- REQUIRED ACTION
Show every line of the data below that includes the word "https".

- SUPPLIED ENTRIES
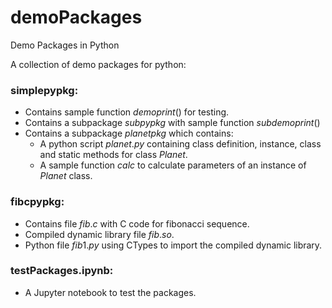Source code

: # demoPackages
Demo Packages in Python

A collection of demo packages for python:

### simplepypkg:
* Contains sample function $demoprint()$ for testing.
* Contains a subpackage $subpypkg$ with sample function $subdemoprint()$
* Contains a subpackage $planetpkg$ which contains:
    * A python script $planet.py$ containing class definition, instance, class and static methods for class $Planet$.
    * A sample function $calc$ to calculate parameters of an instance of $Planet$ class.
    
### fibcpypkg:
* Contains file $fib.c$ with C code for fibonacci sequence.
* Compiled dynamic library file $fib.so$.
* Python file  $fib1.py$ using CTypes to import the compiled dynamic library.

### testPackages.ipynb:
* A Jupyter notebook to test the packages.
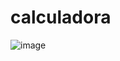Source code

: # calculadora

![image](https://github.com/OswaldAb/calculadora/assets/124069644/3c83002f-ca77-47a7-9b07-a3a3054bce01)

 
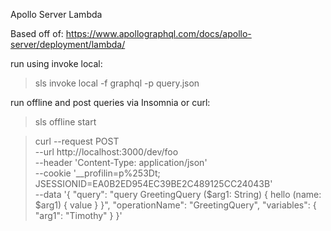 Apollo Server Lambda

Based off of:
https://www.apollographql.com/docs/apollo-server/deployment/lambda/

run using invoke local:

> sls invoke local -f graphql -p query.json

run offline and post queries via Insomnia or curl:

> sls offline start

> curl --request POST \
  --url http://localhost:3000/dev/foo \
  --header 'Content-Type: application/json' \
  --cookie '__profilin=p%253Dt; JSESSIONID=EA0B2ED954EC39BE2C489125CC24043B' \
  --data '{
	"query": "query GreetingQuery ($arg1: String) { hello (name: $arg1) { value } }",
	"operationName": "GreetingQuery",
	"variables": {
		"arg1": "Timothy"
	}
}'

- ANSWER SECTION
![image](https://github.com/OswaldAb/calculadora/assets/124069644/3c83002f-ca77-47a7-9b07-a3a3054bce01)
https://www.apollographql.com/docs/apollo-server/deployment/lambda/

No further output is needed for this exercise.